REQUIREMENT:
Each entry has to be given again in its exact wording, and no picture may appear in the result.

[Extracted page text data]
+-------+

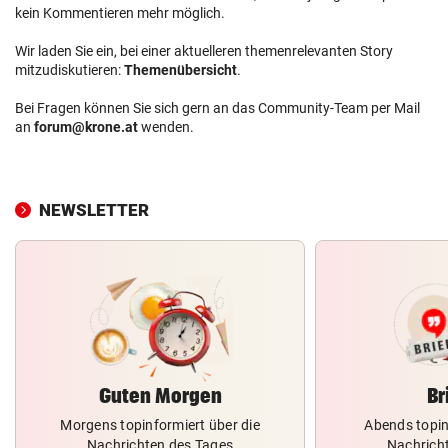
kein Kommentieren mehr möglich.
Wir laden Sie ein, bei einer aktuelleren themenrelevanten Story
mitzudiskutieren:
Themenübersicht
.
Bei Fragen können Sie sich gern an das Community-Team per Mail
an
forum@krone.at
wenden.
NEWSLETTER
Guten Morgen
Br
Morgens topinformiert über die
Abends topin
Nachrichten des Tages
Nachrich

+-------+

PROBLEM SOLUTION:
kein Kommentieren mehr möglich.
Wir laden Sie ein, bei einer aktuelleren themenrelevanten Story
mitzudiskutieren:
Themenübersicht
.
Bei Fragen können Sie sich gern an das Community-Team per Mail
an
forum@krone.at
wenden.
NEWSLETTER
Guten Morgen
Br
Morgens topinformiert über die
Abends topin
Nachrichten des Tages
Nachrich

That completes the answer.